08:30 AM — Hotel Pickup
Your private, air-conditioned vehicle and English-speaking guide will meet you at your hotel lobby. This is a fully private tour — no shared minibuses, no fixed group schedule. The journey southwest from Hanoi takes approximately 30 minutes, passing through wide boulevards, banyan-lined lanes, and the scenic Nhue River corridor.
09:00 – 10:30 — Van Phuc Silk Village
Van Phuc is Vietnam's oldest continuously operating silk weaving community, with a heritage dating back over 1,200 years to the 9th century. The village's signature product — van silk — is a double-sided fabric prized for its natural sheen, its ability to keep wearers cool in summer and warm in winter, and its extraordinary precision of weave.
Guests will walk through the main weaving street, where nearly 800 households operate traditional and modern looms side by side. The rhythmic sound of the looms is as much a part of Van Phuc as the silk itself.
Historical significance: During the Nguyen Dynasty, Van Phuc silk was supplied to the royal court in Hue. In the 1930s, it was exhibited in Marseille and Paris — the first Vietnamese textile to receive international recognition in Europe.
Your experience includes:
Observing the complete weaving process, from raw silk thread to finished fabric
Shopping directly from local weavers (scarves, áo dài lengths, ties, and accessories)
Visiting the ancient Van Phuc Communal House at the village centre
11:00 – 12:30 — Son Dong Wood Carving Village
From silk to something altogether more sacred — your next stop is where Vietnam's most revered religious sculptures are born, one careful chisel stroke at a time.
Recognised by the Vietnam Book of Records as the country's largest producer of Buddhist statues and religious worship objects, Son Dong Village in Hoai Duc District supplies over half of Vietnam's domestic market for temple sculptures, altar panels, and gilded deity figures.
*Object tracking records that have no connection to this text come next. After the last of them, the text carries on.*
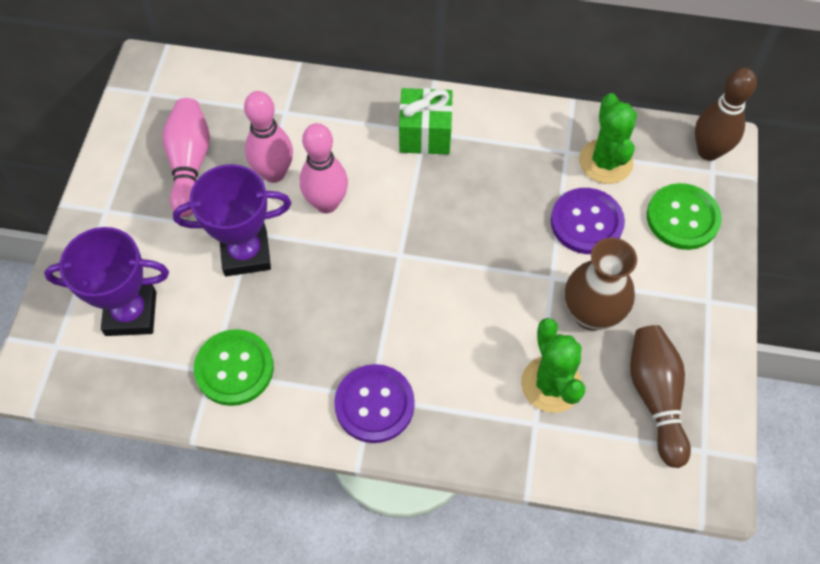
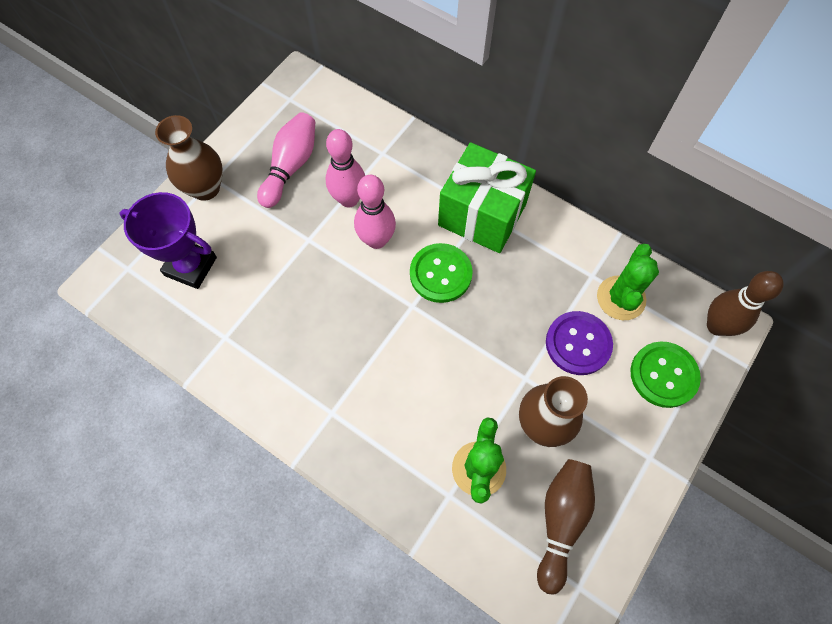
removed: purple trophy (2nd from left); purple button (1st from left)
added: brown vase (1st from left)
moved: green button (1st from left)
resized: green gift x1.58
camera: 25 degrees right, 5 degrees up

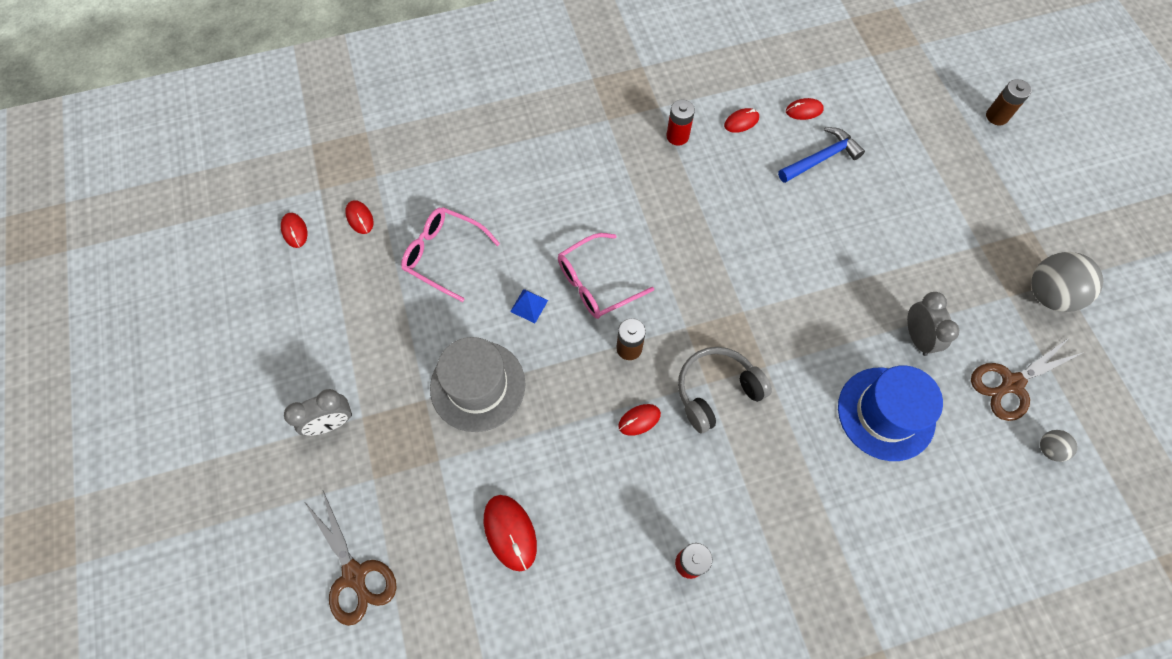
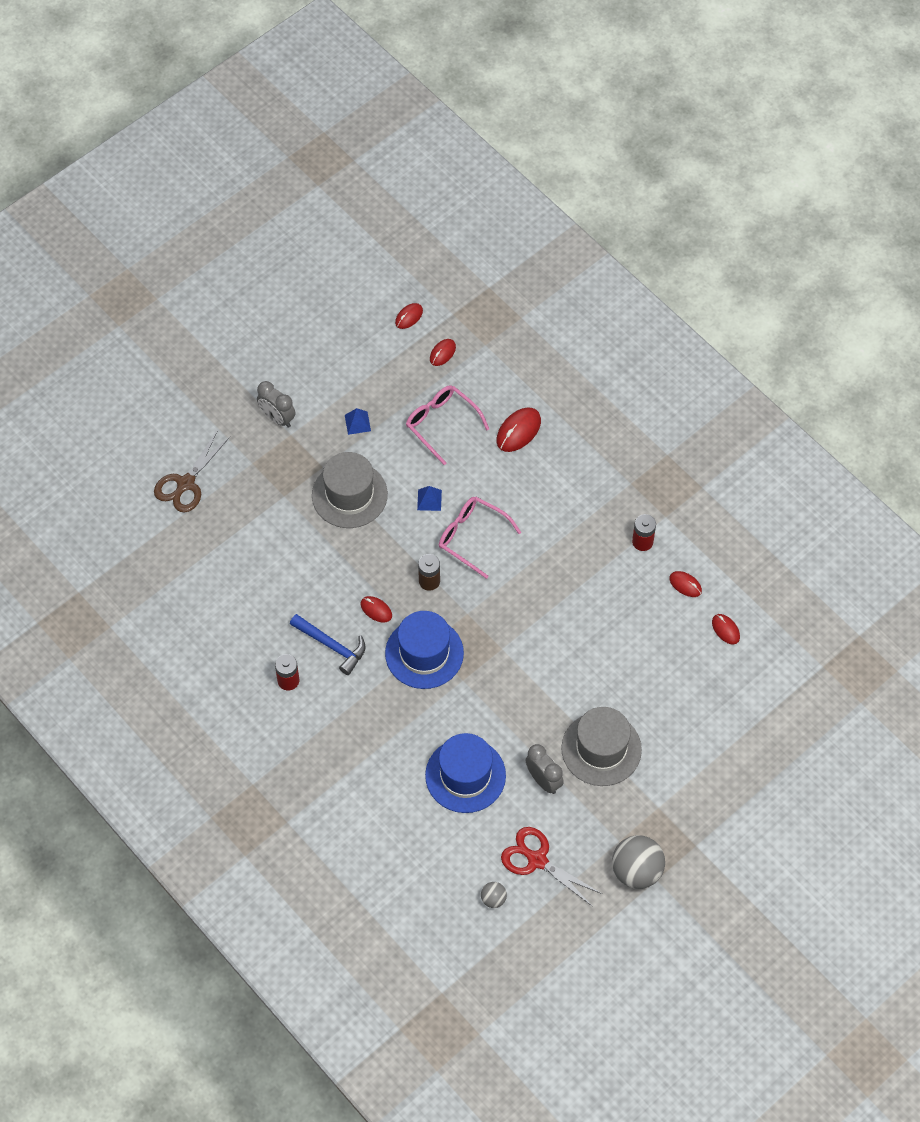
removed: brown battery (2nd from left)
added: blue pyramid (1st from left); grey hat (2nd from left)
moved: blue hammer; red mouse (3rd from left in the first image) to red mouse (4th from left)
replaced: grey headphones to blue hat (1st from left)
recoloured: brown scissors (2nd from left) to red scissors
turned: pink glasses (1st from left) 45 degrees counterclockwise; grey clock (2nd from left) 90 degrees counterclockwise
camera: 65 degrees right, 5 degrees down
The primary material is jackfruit wood, selected for its softness, durability, and natural moisture resistance. Artisans work through a meticulous multi-stage process — carving, sanding, lacquering, re-sanding — repeated across many layers before gold leaf is applied by hand. A single masterwork statue can represent one month of skilled labour.
Your experience includes:
Walking through active family workshops
Witnessing the full lacquering and gold-leaf gilding process
Direct interaction with artisans, many of whom represent families practising this craft across multiple generations
12:30 – 13:30 — Lunch
Enjoy a sit-down lunch at a family-run countryside restaurant. The menu reflects traditional northern Vietnamese home cooking: bánh cuốn (steamed rice rolls with wood-ear mushroom and minced pork), slow-braised pork with fermented mustard greens, fresh herb platters, and steamed rice.
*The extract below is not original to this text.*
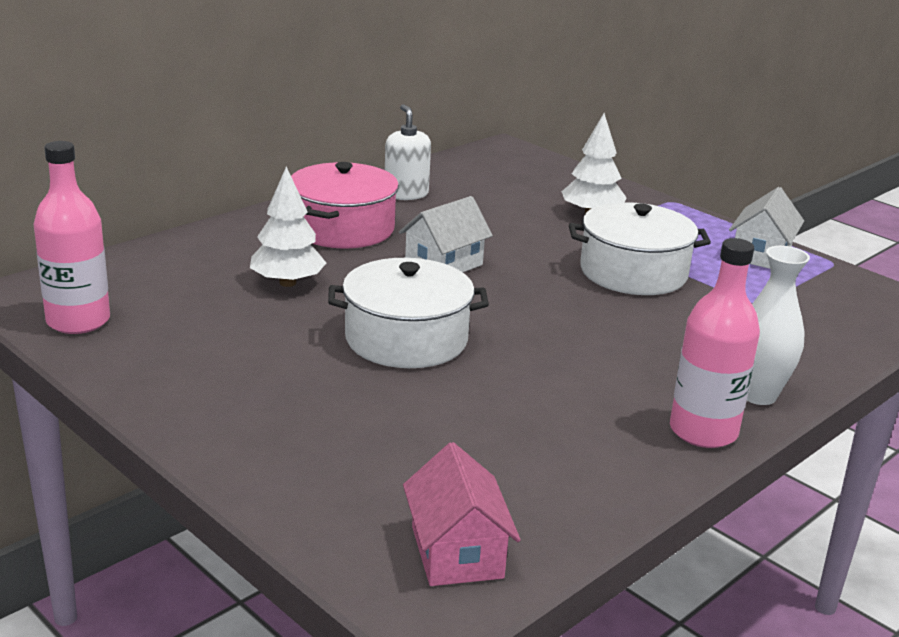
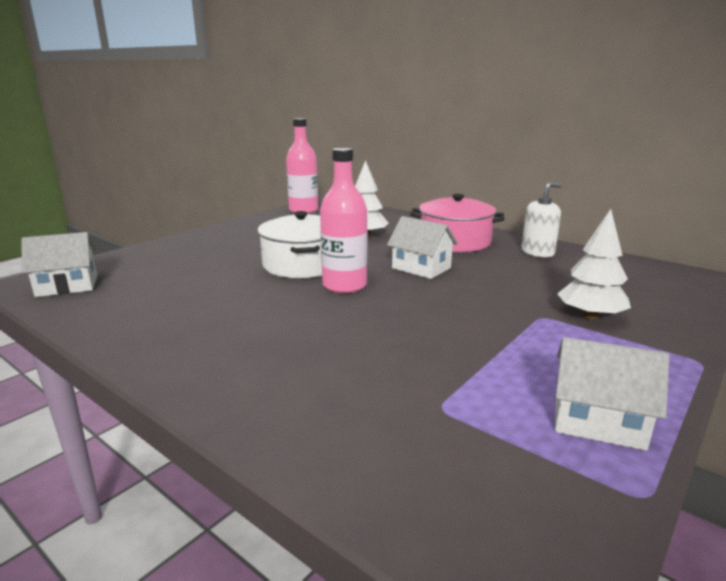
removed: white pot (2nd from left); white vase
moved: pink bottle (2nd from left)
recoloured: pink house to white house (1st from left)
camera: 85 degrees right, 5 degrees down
14:00 – 15:00 — Thach Xa Bamboo Dragonfly Village
Thach Xa Village is the home of the Vietnamese bamboo dragonfly (chuồn chuồn tre) — a traditional folk toy that has been handcrafted here for centuries. Each dragonfly is hand-split, hand-carved, and balanced using a three-point principle — beak, wings, and tail — that allows it to rest perfectly still on a fingertip or the rim of any surface without adhesive or weighting of any kind.
Your experience includes:
A hands-on dragonfly-making session guided by a local artisan
Guests take their finished dragonfly home as a handmade souvenir
Each dragonfly is individually made and unique — a lightweight, meaningful keepsake.
15:00 – 16:00 — Tay Phuong Pagoda
A short distance from Thach Xa, 239 moss-edged laterite steps ascend through ancient tree cover to Tay Phuong Pagoda — one of Vietnam's most historically and artistically significant sacred sites.
Key facts:
Origins dating to the 8th century; current architecture shaped by a full renovation in 1794 under the Tay Son Dynasty
Designated a Special National Relic by the Vietnamese government in 2014
Statue collection designated a National Treasure in 2015
The pagoda's three parallel halls, arranged in the form of the Chinese character, along the hillside, house 72 jackfruit-wood sculptures. The most celebrated are the 18 Arhat figures: each face individually carved with a distinctive expression and joy, anguish, deep contemplation, quiet amusement and regarded by scholars as the pinnacle of 18th-century Vietnamese sculptural art. The statues were carved by artisans of the Thach That woodworking tradition, the same lineage guests encounter earlier in the day at Son Dong.
From the hilltop, panoramic views stretch across the Red River Delta, rice fields, bamboo groves, and river bends that have sustained these craft traditions for over a millennium.
Please note: Tay Phuong Pagoda requires climbing 239 stone steps and is not suitable for guests with limited mobility.
17:00 – 17:30 — Hotel Drop-off
Guests return to their Hanoi hotel by approximately 17:00–17:30, having experienced four of the capital region's most authentic traditional craft communities — and the living artisans who keep them alive.